How these viruses evade the immune system remains poorly understood, but School of Medicine researchers discovered that a mouse herpes virus uses molecules that mimic a cell's proteins to help thwart an immune attack.

The study, published in a recent issue of the journal Immunity, also suggests that a branch of the immune system known as the complement system may play a more important role in controlling herpes virus infections than previously thought.

"These findings reveal another molecular mechanism by which viruses evade the immune system," said study leader Herbert W. Virgin, M.D., Ph.D., professor of pathology and immunology and of molecular microbiology. "By targeting this viral protein or by manipulating the complement system, perhaps someday we can develop better treatments for herpes virus infections."

The complement system consists of about 20 different proteins that are transported in the bloodstream. When activated by certain disease-causing organisms, the proteins unite and collect on viruses or on the membranes of virus-infected cells and kill them by punching holes in the membranes.

To help prevent the inadvertent and dangerous triggering of this complement reaction, healthy cells produce molecules known as regulators of complement activation (RCA).

Virgin's team found that one type of herpes virus makes its own version of RCA to trick the immune system and evade destruction by complement, but that the RCA mimic proteins help the virus only during acute infection.

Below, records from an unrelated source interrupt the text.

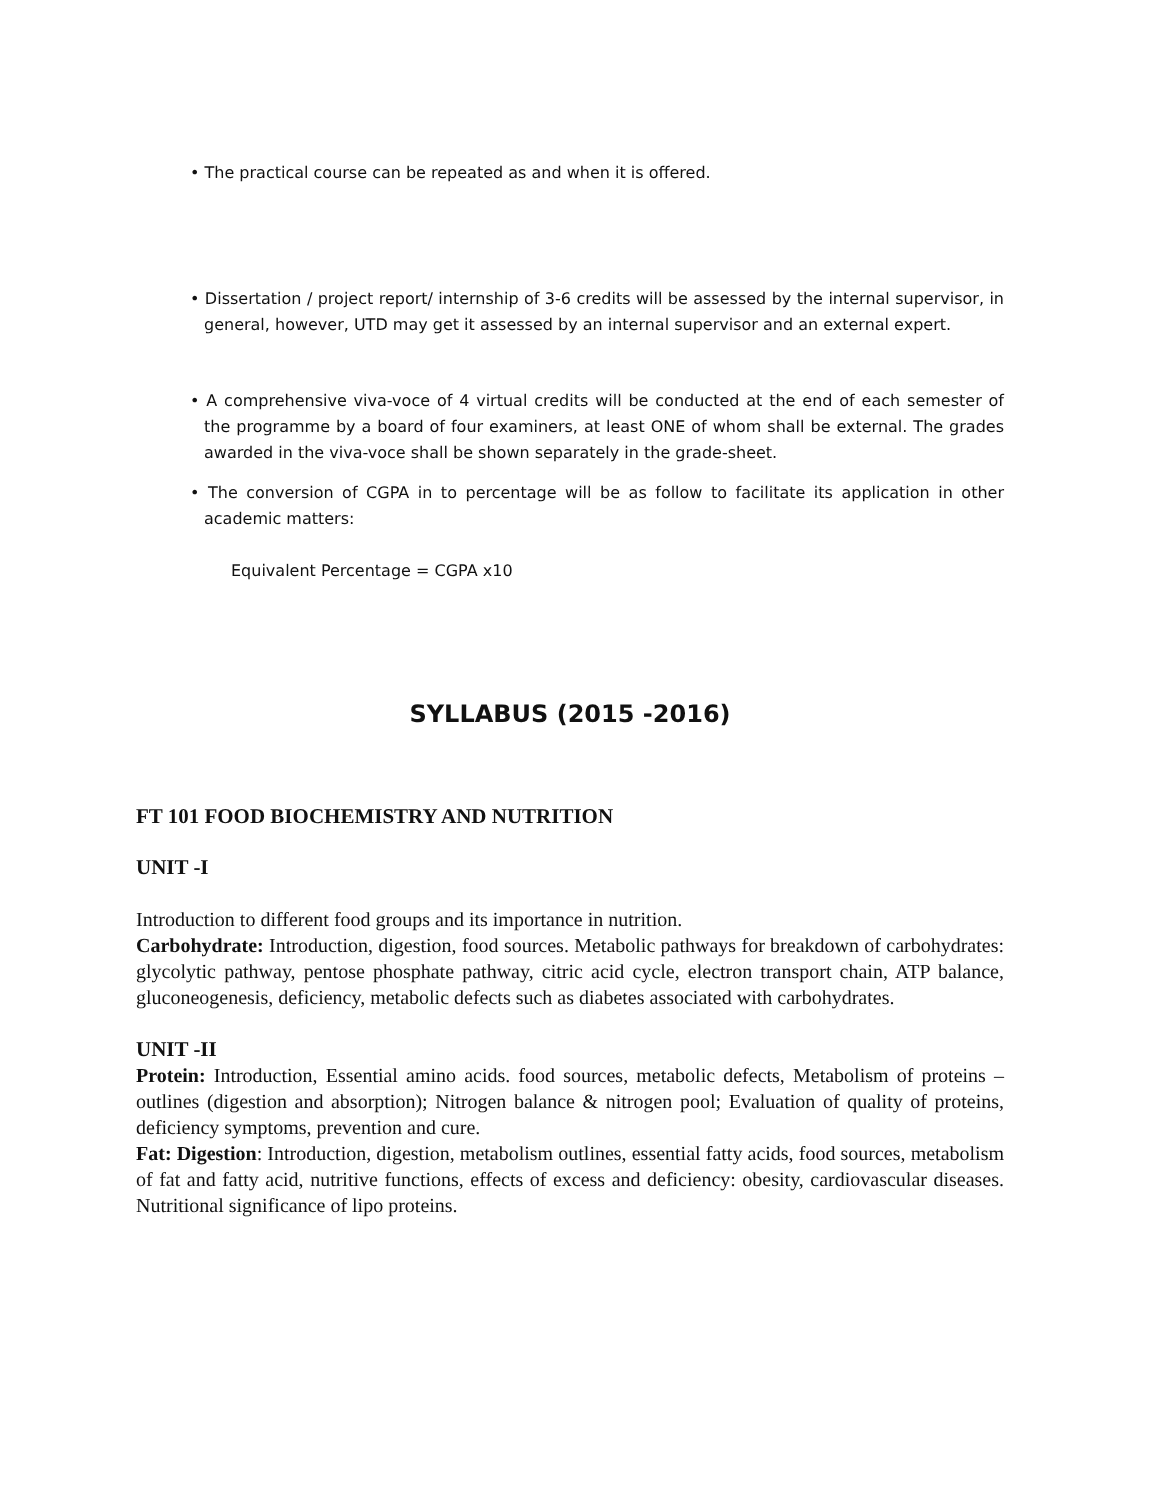• The practical course can be repeated as and when it is offered.
• Dissertation / project report/ internship of 3-6 credits will be assessed by the internal supervisor, in general, however, UTD may get it assessed by an internal supervisor and an external expert.
• A comprehensive viva-voce of 4 virtual credits will be conducted at the end of each semester of the programme by a board of four examiners, at least ONE of whom shall be external. The grades awarded in the viva-voce shall be shown separately in the grade-sheet.
• The conversion of CGPA in to percentage will be as follow to facilitate its application in other academic matters:
Equivalent Percentage = CGPA x10
SYLLABUS (2015 -2016)
FT 101 FOOD BIOCHEMISTRY AND NUTRITION
UNIT -I
Introduction to different food groups and its importance in nutrition.
Carbohydrate: Introduction, digestion, food sources. Metabolic pathways for breakdown of carbohydrates: glycolytic pathway, pentose phosphate pathway, citric acid cycle, electron transport chain, ATP balance, gluconeogenesis, deficiency, metabolic defects such as diabetes associated with carbohydrates.
UNIT -II
Protein: Introduction, Essential amino acids. food sources, metabolic defects, Metabolism of proteins – outlines (digestion and absorption); Nitrogen balance & nitrogen pool; Evaluation of quality of proteins, deficiency symptoms, prevention and cure.
Fat: Digestion: Introduction, digestion, metabolism outlines, essential fatty acids, food sources, metabolism of fat and fatty acid, nutritive functions, effects of excess and deficiency: obesity, cardiovascular diseases. Nutritional significance of lipo proteins.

The researchers used a mouse virus called gamma-herpes virus 68 (gHV68), which is similar to Epstein Barr virus and the herpes virus that causes Kaposi's sarcoma, a cancer that occurs in some people with immune deficiency.

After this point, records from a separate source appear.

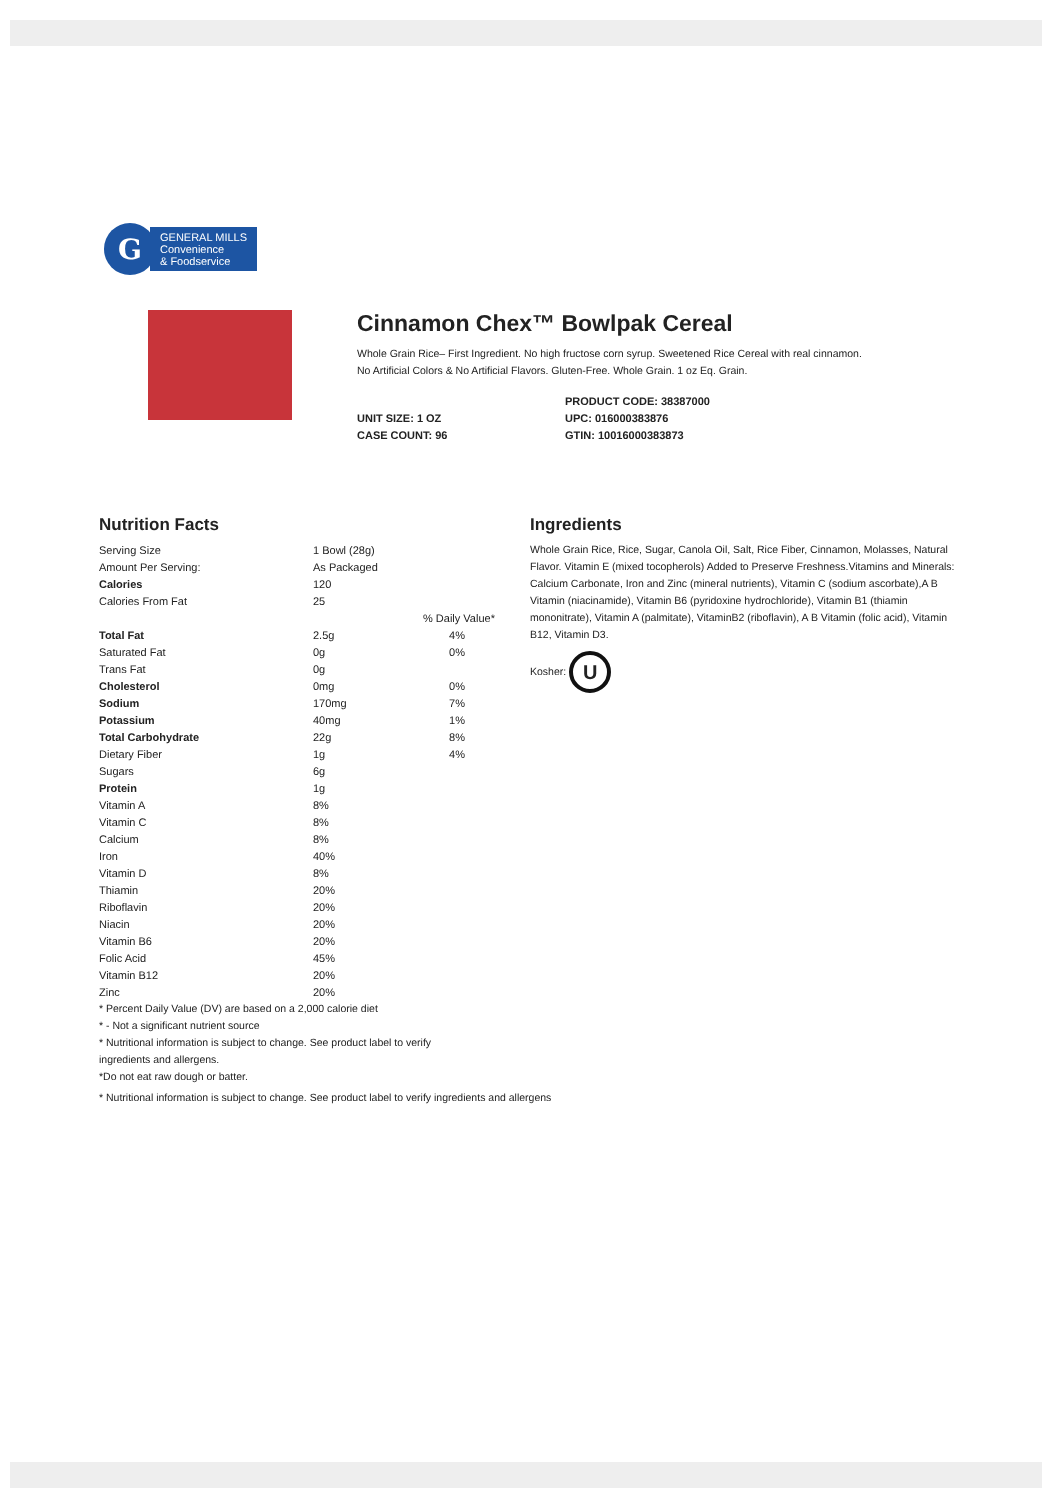G
GENERAL MILLS
Convenience
& Foodservice
Cinnamon Chex™ Bowlpak Cereal
Whole Grain Rice– First Ingredient. No high fructose corn syrup. Sweetened Rice Cereal with real cinnamon.
No Artificial Colors & No Artificial Flavors. Gluten-Free. Whole Grain. 1 oz Eq. Grain.
UNIT SIZE: 1 OZ
CASE COUNT: 96
PRODUCT CODE: 38387000
UPC: 016000383876
GTIN: 10016000383873
Nutrition Facts
| Serving Size | 1 Bowl (28g) | |
| Amount Per Serving: | As Packaged | |
| Calories | 120 | |
| Calories From Fat | 25 | |
| | | % Daily Value* |
| Total Fat | 2.5g | 4% |
| Saturated Fat | 0g | 0% |
| Trans Fat | 0g | |
| Cholesterol | 0mg | 0% |
| Sodium | 170mg | 7% |
| Potassium | 40mg | 1% |
| Total Carbohydrate | 22g | 8% |
| Dietary Fiber | 1g | 4% |
| Sugars | 6g | |
| Protein | 1g | |
| Vitamin A | 8% | |
| Vitamin C | 8% | |
| Calcium | 8% | |
| Iron | 40% | |
| Vitamin D | 8% | |
| Thiamin | 20% | |
| Riboflavin | 20% | |
| Niacin | 20% | |
| Vitamin B6 | 20% | |
| Folic Acid | 45% | |
| Vitamin B12 | 20% | |
| Zinc | 20% | |
* Percent Daily Value (DV) are based on a 2,000 calorie diet
* - Not a significant nutrient source
* Nutritional information is subject to change. See product label to verify
ingredients and allergens.
*Do not eat raw dough or batter.
* Nutritional information is subject to change. See product label to verify ingredients and allergens
Ingredients
Whole Grain Rice, Rice, Sugar, Canola Oil, Salt, Rice Fiber, Cinnamon, Molasses, Natural Flavor. Vitamin E (mixed tocopherols) Added to Preserve Freshness.Vitamins and Minerals: Calcium Carbonate, Iron and Zinc (mineral nutrients), Vitamin C (sodium ascorbate),A B Vitamin (niacinamide), Vitamin B6 (pyridoxine hydrochloride), Vitamin B1 (thiamin mononitrate), Vitamin A (palmitate), VitaminB2 (riboflavin), A B Vitamin (folic acid), Vitamin B12, Vitamin D3.
Kosher: U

The team engineered a mutant strain of the mouse virus that lacked the RCA mimic protein. They compared the effects of the normal virus and the mutant virus on normal mice versus mice that lacked a key complement protein, C3.

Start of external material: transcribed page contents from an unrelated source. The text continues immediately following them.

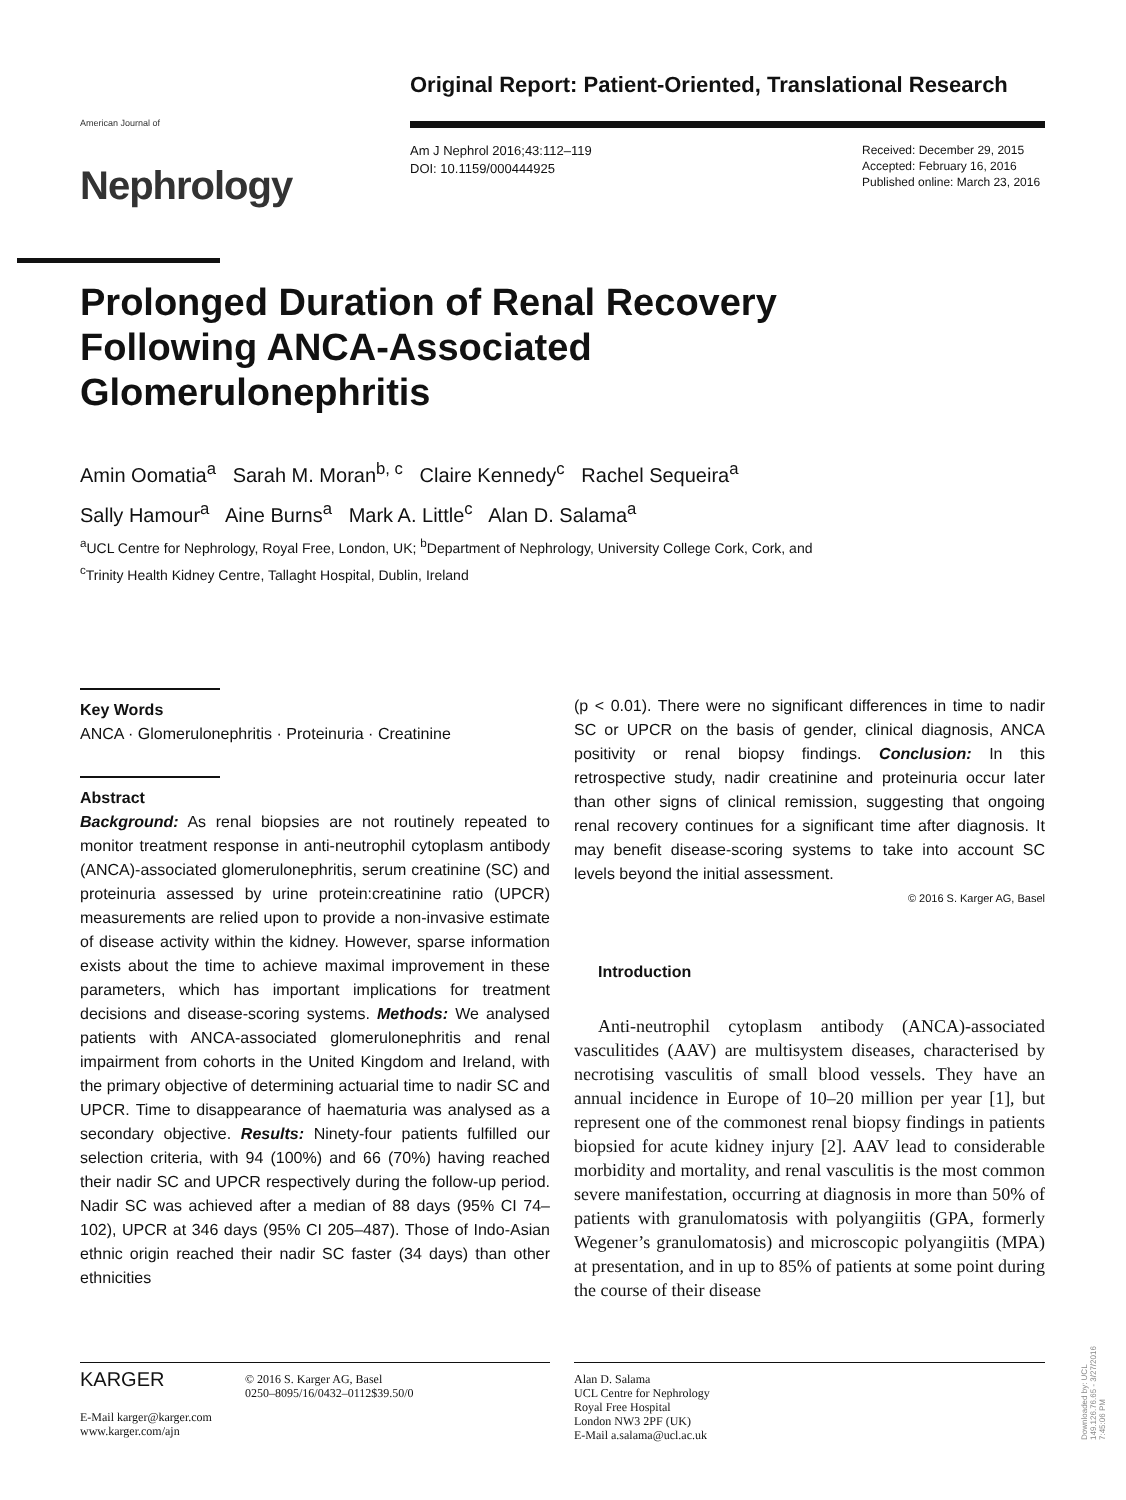Original Report: Patient-Oriented, Translational Research
American Journal of
Nephrology
Am J Nephrol 2016;43:112–119
DOI: 10.1159/000444925
Received: December 29, 2015
Accepted: February 16, 2016
Published online: March 23, 2016
Prolonged Duration of Renal Recovery Following ANCA-Associated Glomerulonephritis
Amin Oomatia<sup>a</sup> Sarah M. Moran<sup>b, c</sup> Claire Kennedy<sup>c</sup> Rachel Sequeira<sup>a</sup>
Sally Hamour<sup>a</sup> Aine Burns<sup>a</sup> Mark A. Little<sup>c</sup> Alan D. Salama<sup>a</sup>
<sup>a</sup> UCL Centre for Nephrology, Royal Free, London, UK; <sup>b</sup>Department of Nephrology, University College Cork, Cork, and
<sup>c</sup> Trinity Health Kidney Centre, Tallaght Hospital, Dublin, Ireland
Key Words
ANCA · Glomerulonephritis · Proteinuria · Creatinine
Abstract
Background: As renal biopsies are not routinely repeated to monitor treatment response in anti-neutrophil cytoplasm antibody (ANCA)-associated glomerulonephritis, serum creatinine (SC) and proteinuria assessed by urine protein:creatinine ratio (UPCR) measurements are relied upon to provide a non-invasive estimate of disease activity within the kidney. However, sparse information exists about the time to achieve maximal improvement in these parameters, which has important implications for treatment decisions and disease-scoring systems. Methods: We analysed patients with ANCA-associated glomerulonephritis and renal impairment from cohorts in the United Kingdom and Ireland, with the primary objective of determining actuarial time to nadir SC and UPCR. Time to disappearance of haematuria was analysed as a secondary objective. Results: Ninety-four patients fulfilled our selection criteria, with 94 (100%) and 66 (70%) having reached their nadir SC and UPCR respectively during the follow-up period. Nadir SC was achieved after a median of 88 days (95% CI 74–102), UPCR at 346 days (95% CI 205–487). Those of Indo-Asian ethnic origin reached their nadir SC faster (34 days) than other ethnicities
(p < 0.01). There were no significant differences in time to nadir SC or UPCR on the basis of gender, clinical diagnosis, ANCA positivity or renal biopsy findings. Conclusion: In this retrospective study, nadir creatinine and proteinuria occur later than other signs of clinical remission, suggesting that ongoing renal recovery continues for a significant time after diagnosis. It may benefit disease-scoring systems to take into account SC levels beyond the initial assessment.
© 2016 S. Karger AG, Basel
Introduction
Anti-neutrophil cytoplasm antibody (ANCA)-associated vasculitides (AAV) are multisystem diseases, characterised by necrotising vasculitis of small blood vessels. They have an annual incidence in Europe of 10–20 million per year [1], but represent one of the commonest renal biopsy findings in patients biopsied for acute kidney injury [2]. AAV lead to considerable morbidity and mortality, and renal vasculitis is the most common severe manifestation, occurring at diagnosis in more than 50% of patients with granulomatosis with polyangiitis (GPA, formerly Wegener’s granulomatosis) and microscopic polyangiitis (MPA) at presentation, and in up to 85% of patients at some point during the course of their disease
KARGER
© 2016 S. Karger AG, Basel
0250–8095/16/0432–0112$39.50/0
E-Mail karger@karger.com
www.karger.com/ajn
Alan D. Salama
UCL Centre for Nephrology
Royal Free Hospital
London NW3 2PF (UK)
E-Mail a.salama@ucl.ac.uk
Downloaded by: UCL 149.126.76.65 - 3/27/2016 7:45:06 PM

The researchers found that viruses lacking an RCA mimic were far less virulent than the normal virus: It took 100 times more of the mutant virus to cause disease in healthy mice compared to normal virus.

The mutant virus also grew 27 times slower than normal, and it failed to spread to other organs during acute infection. This showed that the RCA mimic proteins were necessary for the virus to thrive.

Next, the researchers tested the mutant virus in mice lacking C3. In this case, the mutant virus was just as virulent as normal viruses in normal mice.

Without C3 in the infected animal, the virus did not need to disguise itself with RCA in order to thrive. This implies that, in normal mice, the mimic protein enabled the virus to escape detection by the complement system.

The investigators then explored the role of complement and RCA during persistent and chronic infections. Historically, scientists believed that the body uses the complement system only during the acute phase of herpes virus infection. Chronic stages of infection, they thought, were fought by immune system components such as T cells, B cells and interferons. Persistent infection occurs when the virus continues to replicate beyond the period of acute infection. It is most clearly seen when the immune system is seriously impaired.

Latent infection occurs when the virus resides inactively in cells, but it can be reactivated to generate infectious virus.

The researchers found that while healthy mice infected with gHV68 rarely showed signs of persistent infection, this condition readily occurred in C3-deficient mice. This was evidence that complement helped control this phase of infection.

They also discovered that complement helps control latent infection. Using special tests that reactivate latent viruses, the team found that three to five times more virus could be reactivated in C3-deficient mice than in normal mice.

"Our findings explicitly show that complement plays a role during persistent and latent infection, and that was unexpected," Virgin said. "They also emphasize that we can't study a viral protein during just one part of a virus' life cycle and assume we understand the function of that protein. It's important to look at it during all phases of infection."